#### Instructions for the task:
Consider the listing below. Extract exactly the lines from the line containing "immunohistochemical stain highlights" to the line containing "protein (brown) displays", both included.
------------------------------------------------------------
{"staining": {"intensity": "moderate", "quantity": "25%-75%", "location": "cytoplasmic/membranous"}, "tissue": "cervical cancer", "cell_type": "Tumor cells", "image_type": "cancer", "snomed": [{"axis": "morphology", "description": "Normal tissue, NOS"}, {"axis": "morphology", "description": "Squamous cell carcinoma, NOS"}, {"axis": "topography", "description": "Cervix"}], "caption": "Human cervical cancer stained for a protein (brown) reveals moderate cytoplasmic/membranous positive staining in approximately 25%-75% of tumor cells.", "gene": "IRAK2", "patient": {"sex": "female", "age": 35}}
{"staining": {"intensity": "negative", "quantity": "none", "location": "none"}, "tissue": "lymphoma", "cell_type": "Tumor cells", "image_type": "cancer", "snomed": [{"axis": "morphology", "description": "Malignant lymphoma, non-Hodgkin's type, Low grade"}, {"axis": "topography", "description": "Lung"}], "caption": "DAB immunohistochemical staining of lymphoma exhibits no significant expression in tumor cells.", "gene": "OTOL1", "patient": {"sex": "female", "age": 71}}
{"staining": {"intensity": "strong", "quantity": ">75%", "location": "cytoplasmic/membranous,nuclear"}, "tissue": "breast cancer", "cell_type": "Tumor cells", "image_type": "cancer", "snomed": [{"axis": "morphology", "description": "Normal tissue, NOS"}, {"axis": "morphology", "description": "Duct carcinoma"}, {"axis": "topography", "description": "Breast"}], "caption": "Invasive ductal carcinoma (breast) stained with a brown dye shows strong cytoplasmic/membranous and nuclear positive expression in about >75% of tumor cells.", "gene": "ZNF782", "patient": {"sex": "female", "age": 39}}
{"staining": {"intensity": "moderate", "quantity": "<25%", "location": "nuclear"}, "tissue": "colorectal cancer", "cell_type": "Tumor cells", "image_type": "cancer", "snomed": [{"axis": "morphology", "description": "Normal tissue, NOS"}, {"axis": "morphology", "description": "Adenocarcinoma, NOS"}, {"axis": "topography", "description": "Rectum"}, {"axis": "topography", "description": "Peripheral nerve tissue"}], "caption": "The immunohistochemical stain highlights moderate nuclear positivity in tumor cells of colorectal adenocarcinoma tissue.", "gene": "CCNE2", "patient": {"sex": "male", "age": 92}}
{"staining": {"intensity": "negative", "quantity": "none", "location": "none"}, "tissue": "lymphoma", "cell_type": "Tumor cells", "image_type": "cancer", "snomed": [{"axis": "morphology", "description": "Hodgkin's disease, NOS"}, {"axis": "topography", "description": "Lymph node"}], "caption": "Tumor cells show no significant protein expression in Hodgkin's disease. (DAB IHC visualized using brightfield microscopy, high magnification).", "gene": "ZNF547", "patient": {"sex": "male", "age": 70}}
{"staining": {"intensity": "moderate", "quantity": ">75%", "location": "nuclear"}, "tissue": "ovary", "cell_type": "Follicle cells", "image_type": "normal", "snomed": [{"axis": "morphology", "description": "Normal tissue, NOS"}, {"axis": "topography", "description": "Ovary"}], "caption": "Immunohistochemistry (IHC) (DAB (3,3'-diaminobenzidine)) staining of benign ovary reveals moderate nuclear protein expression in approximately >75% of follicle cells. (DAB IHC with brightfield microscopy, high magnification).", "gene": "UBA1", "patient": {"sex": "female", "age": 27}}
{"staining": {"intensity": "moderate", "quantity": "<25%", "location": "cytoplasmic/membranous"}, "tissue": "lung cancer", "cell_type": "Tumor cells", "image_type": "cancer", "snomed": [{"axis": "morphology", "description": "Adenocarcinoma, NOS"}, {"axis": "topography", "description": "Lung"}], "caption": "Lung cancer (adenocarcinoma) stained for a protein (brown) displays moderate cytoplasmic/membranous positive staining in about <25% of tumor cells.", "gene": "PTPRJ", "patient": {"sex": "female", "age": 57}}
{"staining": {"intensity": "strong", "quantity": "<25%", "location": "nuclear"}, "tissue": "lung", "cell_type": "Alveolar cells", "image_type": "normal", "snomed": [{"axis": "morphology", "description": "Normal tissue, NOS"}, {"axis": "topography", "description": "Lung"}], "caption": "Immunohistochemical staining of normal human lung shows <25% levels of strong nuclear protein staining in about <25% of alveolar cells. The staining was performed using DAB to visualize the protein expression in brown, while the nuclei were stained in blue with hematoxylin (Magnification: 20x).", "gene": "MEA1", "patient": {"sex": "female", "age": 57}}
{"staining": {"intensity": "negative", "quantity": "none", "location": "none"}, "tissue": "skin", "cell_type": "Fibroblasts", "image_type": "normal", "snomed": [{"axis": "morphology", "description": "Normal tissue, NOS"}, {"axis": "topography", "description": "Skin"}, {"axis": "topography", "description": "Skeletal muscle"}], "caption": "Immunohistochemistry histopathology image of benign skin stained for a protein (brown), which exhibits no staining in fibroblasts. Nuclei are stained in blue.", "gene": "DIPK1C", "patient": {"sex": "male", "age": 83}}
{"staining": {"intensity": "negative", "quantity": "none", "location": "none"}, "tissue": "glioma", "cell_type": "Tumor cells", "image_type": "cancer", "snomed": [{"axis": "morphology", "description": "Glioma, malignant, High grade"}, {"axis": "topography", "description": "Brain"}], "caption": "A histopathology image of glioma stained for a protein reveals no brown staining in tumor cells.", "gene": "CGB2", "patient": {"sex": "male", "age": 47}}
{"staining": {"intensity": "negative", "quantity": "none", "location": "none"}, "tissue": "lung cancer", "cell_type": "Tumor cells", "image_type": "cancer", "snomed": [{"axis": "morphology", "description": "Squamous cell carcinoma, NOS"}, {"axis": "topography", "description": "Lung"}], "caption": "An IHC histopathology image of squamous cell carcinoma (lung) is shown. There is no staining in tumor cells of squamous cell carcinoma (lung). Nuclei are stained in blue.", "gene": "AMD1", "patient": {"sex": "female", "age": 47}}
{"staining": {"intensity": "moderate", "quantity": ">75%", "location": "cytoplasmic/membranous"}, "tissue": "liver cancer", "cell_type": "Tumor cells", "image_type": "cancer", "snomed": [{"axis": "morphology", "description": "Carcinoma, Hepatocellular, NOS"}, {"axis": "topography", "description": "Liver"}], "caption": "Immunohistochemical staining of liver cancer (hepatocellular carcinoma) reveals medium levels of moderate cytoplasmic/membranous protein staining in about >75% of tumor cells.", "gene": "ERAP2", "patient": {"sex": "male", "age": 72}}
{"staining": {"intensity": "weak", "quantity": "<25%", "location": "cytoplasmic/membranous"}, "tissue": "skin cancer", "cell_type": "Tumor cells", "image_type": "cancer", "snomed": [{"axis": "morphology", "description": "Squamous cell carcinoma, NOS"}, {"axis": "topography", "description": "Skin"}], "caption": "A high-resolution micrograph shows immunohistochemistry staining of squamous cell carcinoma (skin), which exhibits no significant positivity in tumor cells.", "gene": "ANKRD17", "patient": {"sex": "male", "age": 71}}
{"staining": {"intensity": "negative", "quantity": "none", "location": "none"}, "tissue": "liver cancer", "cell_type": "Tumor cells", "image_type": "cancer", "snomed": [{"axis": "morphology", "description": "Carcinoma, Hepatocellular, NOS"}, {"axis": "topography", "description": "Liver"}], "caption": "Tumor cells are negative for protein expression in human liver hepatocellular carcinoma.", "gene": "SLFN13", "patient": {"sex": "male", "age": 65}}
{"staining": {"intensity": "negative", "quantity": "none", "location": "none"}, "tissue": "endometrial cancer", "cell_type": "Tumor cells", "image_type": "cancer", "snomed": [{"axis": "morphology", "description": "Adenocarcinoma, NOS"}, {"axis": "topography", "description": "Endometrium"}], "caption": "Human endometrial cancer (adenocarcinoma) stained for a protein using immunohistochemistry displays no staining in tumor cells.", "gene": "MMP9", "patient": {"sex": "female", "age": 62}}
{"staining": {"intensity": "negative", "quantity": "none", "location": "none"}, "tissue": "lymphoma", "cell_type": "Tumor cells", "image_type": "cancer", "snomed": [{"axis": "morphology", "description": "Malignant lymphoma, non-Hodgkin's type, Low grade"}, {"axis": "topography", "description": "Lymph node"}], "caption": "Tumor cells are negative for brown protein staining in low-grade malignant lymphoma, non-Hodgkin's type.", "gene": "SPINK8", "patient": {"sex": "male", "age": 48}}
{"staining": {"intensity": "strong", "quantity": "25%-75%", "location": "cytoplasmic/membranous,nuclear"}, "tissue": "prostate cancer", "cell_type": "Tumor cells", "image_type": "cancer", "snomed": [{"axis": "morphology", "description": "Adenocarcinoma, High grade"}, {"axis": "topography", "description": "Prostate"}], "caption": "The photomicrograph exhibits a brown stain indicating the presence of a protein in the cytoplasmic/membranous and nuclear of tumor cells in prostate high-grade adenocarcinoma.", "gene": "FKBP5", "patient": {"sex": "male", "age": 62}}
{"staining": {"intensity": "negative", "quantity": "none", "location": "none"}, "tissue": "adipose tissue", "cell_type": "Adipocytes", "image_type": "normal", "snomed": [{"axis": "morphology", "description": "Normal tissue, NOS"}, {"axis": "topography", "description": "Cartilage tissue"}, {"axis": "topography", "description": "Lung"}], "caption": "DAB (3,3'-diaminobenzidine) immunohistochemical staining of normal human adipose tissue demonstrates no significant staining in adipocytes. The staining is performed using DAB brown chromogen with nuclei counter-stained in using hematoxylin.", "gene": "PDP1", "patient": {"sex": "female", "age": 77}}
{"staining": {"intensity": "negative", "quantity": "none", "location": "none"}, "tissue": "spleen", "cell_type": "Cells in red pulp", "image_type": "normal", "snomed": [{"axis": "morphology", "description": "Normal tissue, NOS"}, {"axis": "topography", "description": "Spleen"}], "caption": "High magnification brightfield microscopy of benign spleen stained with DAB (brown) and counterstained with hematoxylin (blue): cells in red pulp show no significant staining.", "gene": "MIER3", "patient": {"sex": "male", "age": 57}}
------------------------------------------------------------
#### Response:
{"staining": {"intensity": "moderate", "quantity": "<25%", "location": "nuclear"}, "tissue": "colorectal cancer", "cell_type": "Tumor cells", "image_type": "cancer", "snomed": [{"axis": "morphology", "description": "Normal tissue, NOS"}, {"axis": "morphology", "description": "Adenocarcinoma, NOS"}, {"axis": "topography", "description": "Rectum"}, {"axis": "topography", "description": "Peripheral nerve tissue"}], "caption": "The immunohistochemical stain highlights moderate nuclear positivity in tumor cells of colorectal adenocarcinoma tissue.", "gene": "CCNE2", "patient": {"sex": "male", "age": 92}}
{"staining": {"intensity": "negative", "quantity": "none", "location": "none"}, "tissue": "lymphoma", "cell_type": "Tumor cells", "image_type": "cancer", "snomed": [{"axis": "morphology", "description": "Hodgkin's disease, NOS"}, {"axis": "topography", "description": "Lymph node"}], "caption": "Tumor cells show no significant protein expression in Hodgkin's disease. (DAB IHC visualized using brightfield microscopy, high magnification).", "gene": "ZNF547", "patient": {"sex": "male", "age": 70}}
{"staining": {"intensity": "moderate", "quantity": ">75%", "location": "nuclear"}, "tissue": "ovary", "cell_type": "Follicle cells", "image_type": "normal", "snomed": [{"axis": "morphology", "description": "Normal tissue, NOS"}, {"axis": "topography", "description": "Ovary"}], "caption": "Immunohistochemistry (IHC) (DAB (3,3'-diaminobenzidine)) staining of benign ovary reveals moderate nuclear protein expression in approximately >75% of follicle cells. (DAB IHC with brightfield microscopy, high magnification).", "gene": "UBA1", "patient": {"sex": "female", "age": 27}}
{"staining": {"intensity": "moderate", "quantity": "<25%", "location": "cytoplasmic/membranous"}, "tissue": "lung cancer", "cell_type": "Tumor cells", "image_type": "cancer", "snomed": [{"axis": "morphology", "description": "Adenocarcinoma, NOS"}, {"axis": "topography", "description": "Lung"}], "caption": "Lung cancer (adenocarcinoma) stained for a protein (brown) displays moderate cytoplasmic/membranous positive staining in about <25% of tumor cells.", "gene": "PTPRJ", "patient": {"sex": "female", "age": 57}}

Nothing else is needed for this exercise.